▸ List of tasks:
a – Answer these questions from the blog post on Duvel's barrel-aged beer, one line each:
(i) At which venue was the launch evening held?
(ii) How many barrels were filled for the latest batch?
(iii) What capacity does the post give for a Bourbon barrel?
b – Resume the blog post on Duvel's barrel-aged beer, writing on from its final sentence.

▸ Page extract:
*** Begin section ***

Thursday, 7 March 2019

The Devil is in the barrels

After an evening in the Bottleshop Bermondsey with the folks from Duvel Moortgat UK, who were launching the latest Duvel Barrel-Aged edition, I’m still in two minds about barrel-aged beers. Are they better as they come from the barrel, or should you taste them carefully and blend back for a ‘beerier’ flavour profile?

This is the third year Moortgat has run this project. The first batch used 100 Kentucky Bourbon barrels, said Duvel UK marketing manager Natalya Watson, while  the second had 190 and the latest was put into 351 barrels last year. She wasn’t sure if they were new barrels every year, but from reading Duvel's website I think they re-use them after re-impregnating with fresh Bourbon.

They now have barrels from six different distilleries, including Four Roses, Buffalo Trace, Heaven Hill, Jack Daniels and so on. This highlights the challenge of acquiring used barrels in bulk, which is why I reckon they're being re-used. The aged beer was all blended together for consistency before bottling, Natalya said. Bourbon barrels are 200 litres or 53 US gallons, and each yielded enough to fill around 240 75cl bottles – I suppose the 10% disparity must be leakage and other ‘process losses’.

*** End section ***

▸ Information:
*** Begin section ***

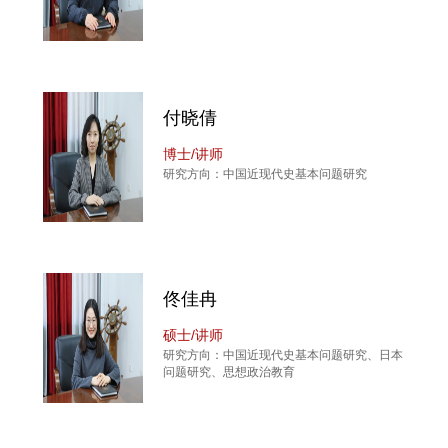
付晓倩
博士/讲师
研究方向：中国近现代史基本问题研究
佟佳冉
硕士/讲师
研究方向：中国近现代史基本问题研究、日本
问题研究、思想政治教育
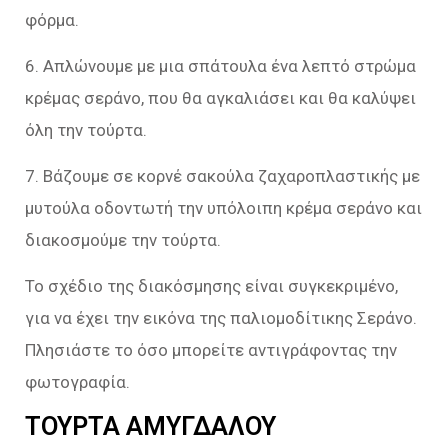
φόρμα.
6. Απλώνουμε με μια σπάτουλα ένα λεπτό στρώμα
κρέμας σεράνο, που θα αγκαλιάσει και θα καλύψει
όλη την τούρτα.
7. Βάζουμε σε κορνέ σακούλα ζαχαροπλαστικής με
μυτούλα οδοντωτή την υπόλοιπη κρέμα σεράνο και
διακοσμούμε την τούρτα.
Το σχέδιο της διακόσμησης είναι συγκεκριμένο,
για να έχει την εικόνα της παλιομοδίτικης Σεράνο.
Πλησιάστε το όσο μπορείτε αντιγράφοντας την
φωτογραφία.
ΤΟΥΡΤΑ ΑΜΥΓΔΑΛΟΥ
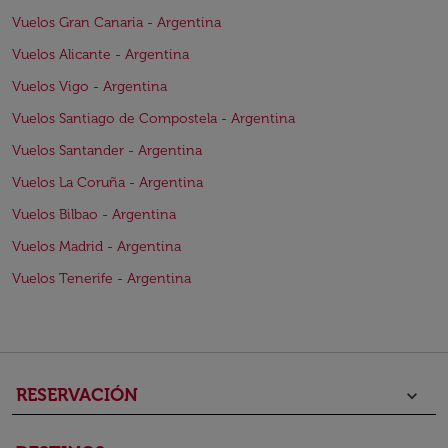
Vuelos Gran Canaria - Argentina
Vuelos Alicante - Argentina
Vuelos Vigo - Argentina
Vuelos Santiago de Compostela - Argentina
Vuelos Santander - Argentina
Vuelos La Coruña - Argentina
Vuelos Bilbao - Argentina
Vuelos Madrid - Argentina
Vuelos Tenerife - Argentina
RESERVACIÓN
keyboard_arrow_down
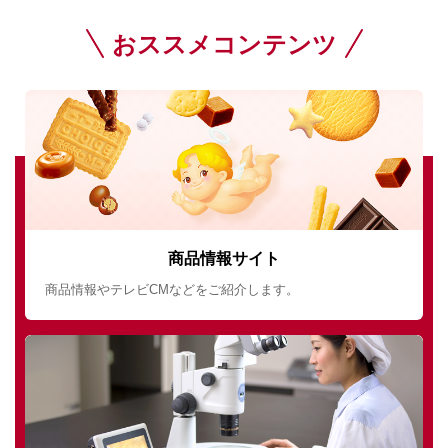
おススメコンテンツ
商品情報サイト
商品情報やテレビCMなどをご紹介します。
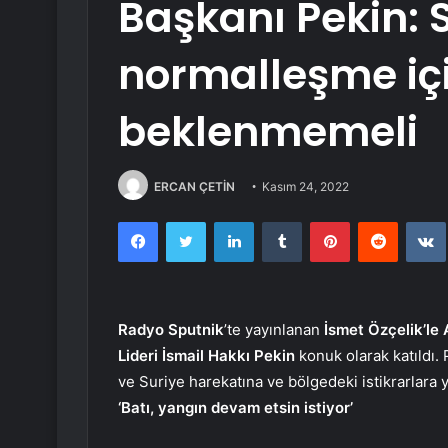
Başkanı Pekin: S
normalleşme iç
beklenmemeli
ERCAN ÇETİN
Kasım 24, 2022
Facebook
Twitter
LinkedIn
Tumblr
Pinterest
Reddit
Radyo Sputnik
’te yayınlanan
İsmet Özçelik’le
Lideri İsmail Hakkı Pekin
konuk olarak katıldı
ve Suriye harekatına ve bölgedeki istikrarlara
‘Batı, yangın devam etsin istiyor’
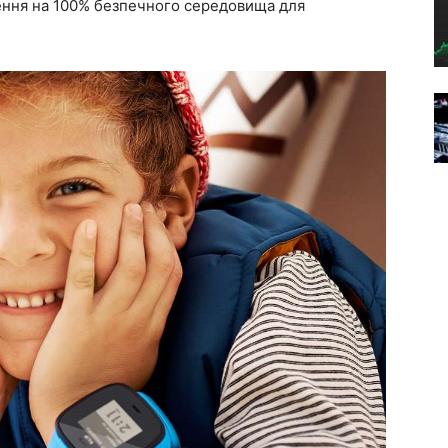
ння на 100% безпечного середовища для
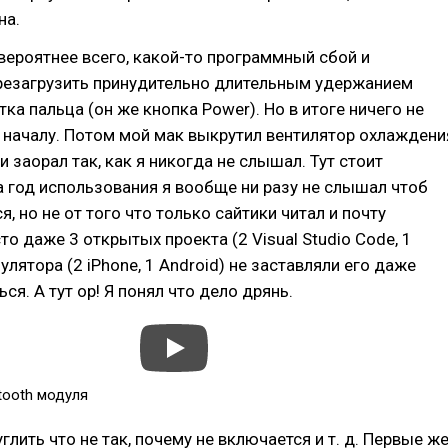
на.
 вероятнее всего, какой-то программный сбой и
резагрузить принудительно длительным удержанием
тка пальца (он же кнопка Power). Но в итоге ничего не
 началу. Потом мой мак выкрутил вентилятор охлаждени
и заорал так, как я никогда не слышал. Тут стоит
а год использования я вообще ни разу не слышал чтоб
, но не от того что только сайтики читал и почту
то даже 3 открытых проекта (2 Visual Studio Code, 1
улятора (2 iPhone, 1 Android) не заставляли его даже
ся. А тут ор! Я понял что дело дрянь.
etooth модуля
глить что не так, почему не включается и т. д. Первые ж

*** End section ***
*** Begin section ***

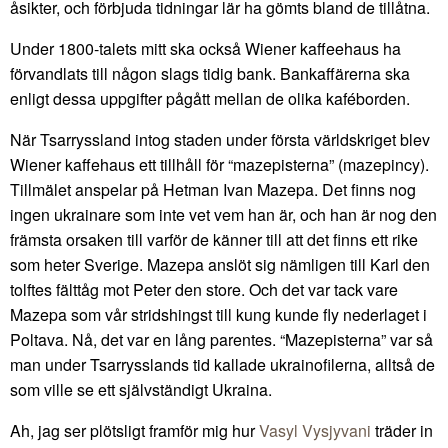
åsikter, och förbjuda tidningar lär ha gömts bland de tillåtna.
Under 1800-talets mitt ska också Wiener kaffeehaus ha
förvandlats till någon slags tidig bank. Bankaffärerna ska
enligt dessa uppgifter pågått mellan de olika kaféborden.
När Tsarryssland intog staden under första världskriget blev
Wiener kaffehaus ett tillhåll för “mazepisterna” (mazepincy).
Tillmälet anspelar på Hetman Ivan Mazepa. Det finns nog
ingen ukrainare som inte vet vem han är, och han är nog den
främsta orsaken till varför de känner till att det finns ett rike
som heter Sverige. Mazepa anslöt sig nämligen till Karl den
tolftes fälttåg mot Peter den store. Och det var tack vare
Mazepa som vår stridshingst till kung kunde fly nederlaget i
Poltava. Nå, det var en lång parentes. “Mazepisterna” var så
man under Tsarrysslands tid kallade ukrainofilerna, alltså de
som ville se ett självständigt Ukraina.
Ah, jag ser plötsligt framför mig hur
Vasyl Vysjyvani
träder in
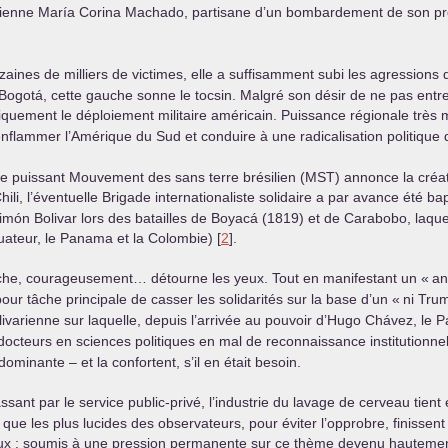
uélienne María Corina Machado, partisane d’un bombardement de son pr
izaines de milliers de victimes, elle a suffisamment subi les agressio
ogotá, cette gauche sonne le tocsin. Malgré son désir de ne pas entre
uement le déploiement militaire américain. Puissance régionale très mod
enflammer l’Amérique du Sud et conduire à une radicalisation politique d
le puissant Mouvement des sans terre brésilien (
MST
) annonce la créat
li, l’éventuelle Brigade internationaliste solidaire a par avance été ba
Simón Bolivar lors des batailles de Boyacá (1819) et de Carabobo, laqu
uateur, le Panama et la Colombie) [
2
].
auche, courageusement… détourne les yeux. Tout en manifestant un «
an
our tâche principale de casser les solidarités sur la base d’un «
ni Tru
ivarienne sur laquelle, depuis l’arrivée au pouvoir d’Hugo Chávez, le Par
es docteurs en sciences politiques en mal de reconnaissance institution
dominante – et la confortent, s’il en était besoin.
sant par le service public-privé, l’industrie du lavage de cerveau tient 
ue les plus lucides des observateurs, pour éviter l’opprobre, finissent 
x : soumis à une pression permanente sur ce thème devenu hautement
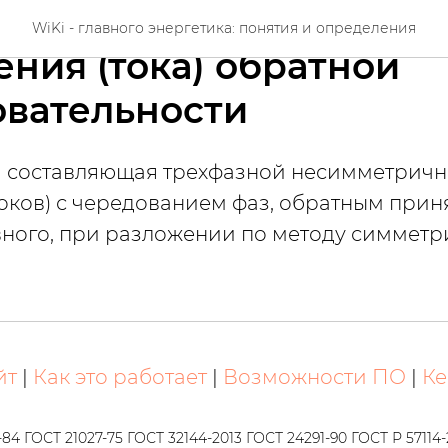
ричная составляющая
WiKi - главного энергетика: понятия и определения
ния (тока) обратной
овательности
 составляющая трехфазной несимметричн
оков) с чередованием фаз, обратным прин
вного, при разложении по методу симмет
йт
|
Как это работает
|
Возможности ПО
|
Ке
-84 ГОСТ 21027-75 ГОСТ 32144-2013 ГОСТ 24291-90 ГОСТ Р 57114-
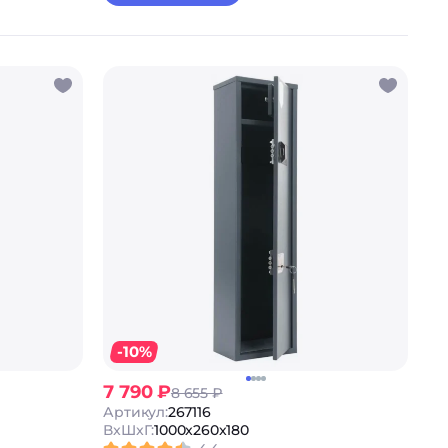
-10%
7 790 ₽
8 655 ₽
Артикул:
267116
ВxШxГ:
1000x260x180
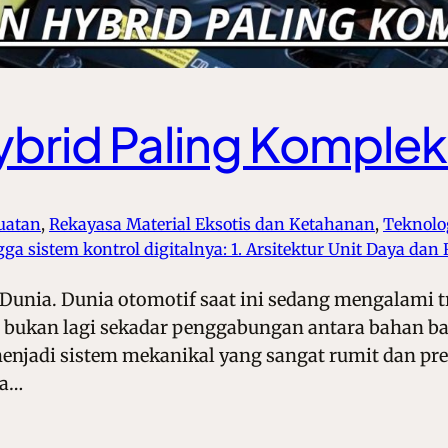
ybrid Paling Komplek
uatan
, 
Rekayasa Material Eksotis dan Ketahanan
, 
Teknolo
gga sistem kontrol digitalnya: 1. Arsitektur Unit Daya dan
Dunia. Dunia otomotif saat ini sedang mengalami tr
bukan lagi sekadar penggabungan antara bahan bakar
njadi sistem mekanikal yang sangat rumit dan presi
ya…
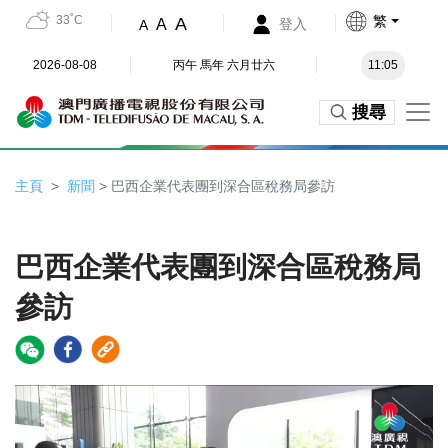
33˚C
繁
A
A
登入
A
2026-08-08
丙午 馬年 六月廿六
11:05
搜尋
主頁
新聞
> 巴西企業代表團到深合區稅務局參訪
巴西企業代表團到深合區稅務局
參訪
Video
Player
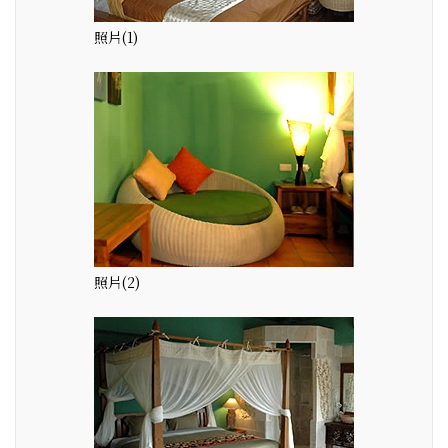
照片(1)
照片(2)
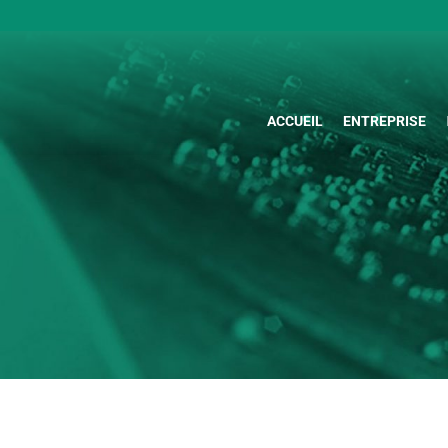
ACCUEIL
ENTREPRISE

*** End section ***

▸ Answers to the tasks:
a –
(i) The Bottleshop Bermondsey.
(ii) 351 barrels.
(iii) 200 litres, or 53 US gallons.

b –
The result is an amber-brown beer that almost glows in the glass and has aromas of sweet vanilla Bourbon, quite unlike the yellow of Duvel itself, with its lemony spicy-hoppy nose. The barrel-aged version is rather sweeter too and warming, with more vanilla and an unexpected faint salty note in the finish.

Draught Duvel
It’s a lovely beer, and people all around were enjoying it for itself, but for me it was a little too barrel-heavy – too much like drinking Bourbon. So since we had both on hand, I tried mixing some Duvel Barrel-Aged with bottled Duvel in about a 50/50 blend. The result was a little lighter, drier and more bitter, livelier (the barrel version had only a very light sparkle) and yes, beerier. I’m not sure what this proves, however, apart from the fact that tastes and preferences vary!

Natalya also introduced those of us who’d not met it before to Duvel on Tap. This is not a draught version of bottle-conditioned Duvel, but the same beer put into kegs and keg-conditioned (yes – if it weren’t for the carbonation that would make it real ale). She explained that the distinction is important because Belgian brewers typically adjust their recipes for kegging, in particular lowering the carbonation to avoid fobbing (excessive froth).

Duvel’s brewers didn’t want to do that, so instead they came up with a new dispense system for their branded fonts. The problem was that it’s a remarkably gassy beer – its CO2 content is twice that of standard keg beers and three times that of many craft beers. The solution involved two metres of 3mm piping (far narrower than usual, and non-reusable as it’s too fine to clean) to ‘break’ the pressure in the keg, plus anti-fobbing training for the barstaff.

The initial problem for me was that it was too heavily chilled. Duvel recommends 5C for the bottled version, which I think is already too cold, but I reckon the tap beer was even colder (annoyingly, I’d no thermometer with me to check). Still, too cold is better than too warm, and once the chill had lifted the beer opened up considerably while remaining very drinkable.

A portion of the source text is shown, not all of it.